はなから形だけの夫婦であることは明白なのである。
「そうかもしれませんが……。それは後々考えます。まずはクロード様にご挨拶したいです。難しいでしょうか?」
シモンの顔色を窺うように聞くと、彼は少々迷ったような顔をしつつも頷いて、再び歩き出した。
★・・◇・■・◇・・★
「クロード様、ブリジットです。ただいま到着いたしました」
ブリジットは丁寧に挨拶して、親愛の情を示すように笑顔を浮かべた。
クロードは暖炉の近くにあるどっしりとした椅子に座り、うっすらと瞳を開けてこちらを見ていた。

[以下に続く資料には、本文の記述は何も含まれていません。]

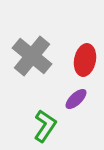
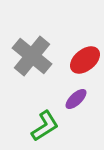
red ellipse: rotated 40 degrees clockwise
green L-shape: rotated 24 degrees clockwise
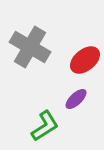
gray cross: moved 2 px left, 9 px up; rotated 9 degrees counterclockwise
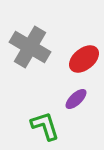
red ellipse: moved 1 px left, 1 px up
green L-shape: rotated 76 degrees counterclockwise
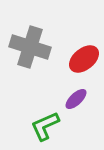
gray cross: rotated 12 degrees counterclockwise
green L-shape: rotated 96 degrees counterclockwise
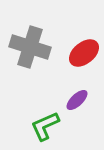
red ellipse: moved 6 px up
purple ellipse: moved 1 px right, 1 px down
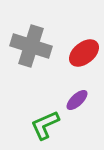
gray cross: moved 1 px right, 1 px up
green L-shape: moved 1 px up
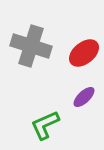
purple ellipse: moved 7 px right, 3 px up
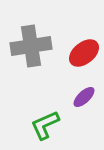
gray cross: rotated 27 degrees counterclockwise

しかしその瞳にブリジットは映っていないのだろう。瞳には生気がなく、頬はこけ、唇はかさかさだ。腕はだらりと下がり、自分の意志でそれを上げることはできない。
そしてその横に、いかにも不服そうな表情の男が立っていた。彼のことは、あの寂しい結婚式のときに見た覚えがあった。しかし挨拶はなかったから名前は分からない。三十そこそこの、銀色の髪と青い瞳の若い男だった。岩のようにごつごつとした輪郭とがっしりとした体つきからして、かつてクロードが率いていた死神騎士団の者ではないかと思われた。まるで主を護るグリズリーのようだ。
「……わざわざ挨拶しに来るとは殊勝なことだな」
その声は低く濁ったもので、彼にその気がなくとも敵意を向けられているように感じてしまう。
「残念だったな。僅か半年前ならば精悍な顔つきで覇気に満ちた国王に到着の挨拶ができたというのに」
皮肉めいた言い方に、あまり歓迎されていないことが窺えた。
「半年前だったならば、私が陛下に嫁ぐという状況もありえなかったでしょう。お会いすることも難しかったと」
「……それはよかった」
彼は唇を歪めてから肩をすくめ、ブリジットのことを見つめる。心なしか軽蔑されているような空気を感じた。
「なにがよかったのでしょうか?」
「いや、自分の立場をよく理解しているようだから、だ。今まで家に閉じこもりきりの寝たきりで、どんな世間知らずがやって来るかと冷や冷やしていたのだ。陛下の状況は横に置いておいて、王妃になれる、大きな権力を手に入れられる、と誤解した者が来たらどうしようかと考えていた」
「ああ、そのようなことでしたか。大丈夫です、この状況と、自分の身のほどはわきまえているつもりです」
そう言って眉尻を下げると、彼はこちらに手を差し出してきた。